Pourtant, la recherche en Suisse a déjà accompli de grandes choses pour l’humanité. Il y a déjà des décennies, le chercheur de l’EPFZ Ingo Potrykos et ses collègues avaient développé le « riz doré », un riz enrichi en vitamine A par génie génétique. Des millions de personnes démunies peuvent ainsi absorber la précieuse vitamine en mangeant leur bol de riz quotidien. Mais la culture de ce riz est combattue elle aussi depuis tout aussi longtemps, en particulier par Greenpeace. Sans aucun argument scientifique, comme le révèle un article récent de la SWR.

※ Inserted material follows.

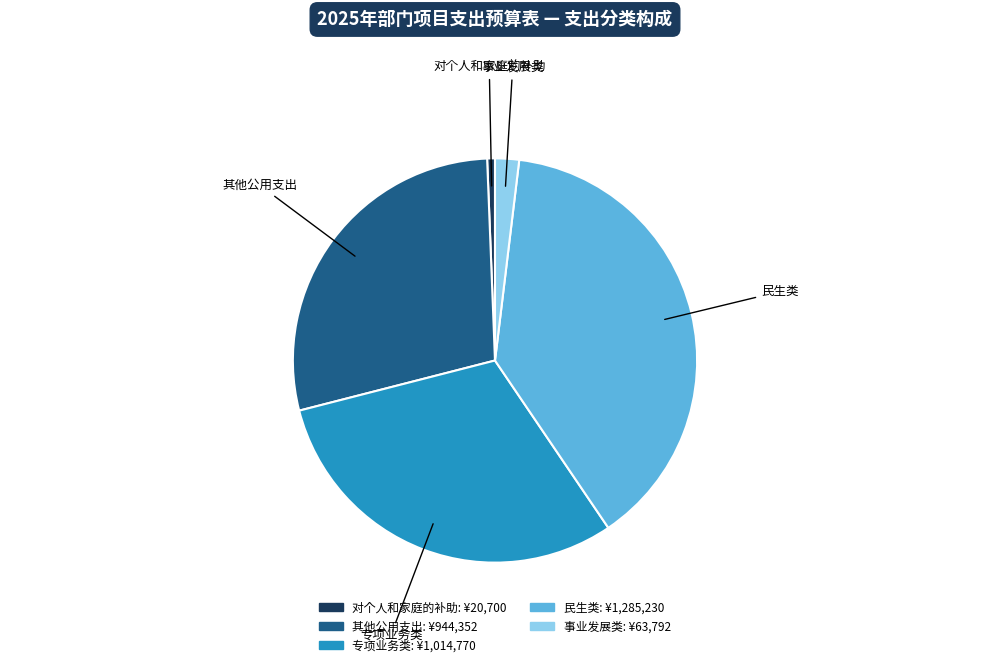

Does any single category account for the majority?

No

C’est aussi pour cette raison que la recherche en Suisse doit continuer de s’engager en faveur du développement de la sélection végétale. Selon M. Keller, chercheur en biologie végétale, des pans importants de la recherche s’en sont déjà allés : la recherche fondamentale et les départements de recherche de l’industrie concernés. Le chercheur a raison : les grandes entreprises sont flexibles, la Suisse en tant que site d’innovation a tout à perdre. Car ce ne sont pas seulement les coopérations en matière de recherche avec les universités qui prennent le chemin de l’étranger. En Suisse même, aucune communauté de start-ups n’apparaît non plus. Car aucune PME ne peut se permettre de mener des expérimentations sur des sites ultrasécurisés et donc coûteux par crainte d’actes de vandalisme. Et les jeunes chercheurs préfèrent travailler dans un environnement de travail où ils se sentent appréciés. Un professeur en biotechnologie végétale l’a très bien résumé : « Je perds les jeunes chercheurs après quelques années. Leurs perspectives sont bouchées et ils en ont assez d’être cloués au pilori lors des sorties entre collègues uniquement parce que leur domaine de recherche est celui des biotechnologies vertes. » L’ouverture à la technologie d’une société est indispensable à l’essor d’une communauté dynamique de la recherche. M. Keller eut le mot de la fin : « À cause de notre méfiance, j’ai peur qu’un jour nous soyons dépassés par les développements internationaux. Il ne nous restera plus qu’à courir derrière ce qui se fera ailleurs. « C’est dommage. Nous devrions regarder vers l’avenir et prendre activement notre destin en main.»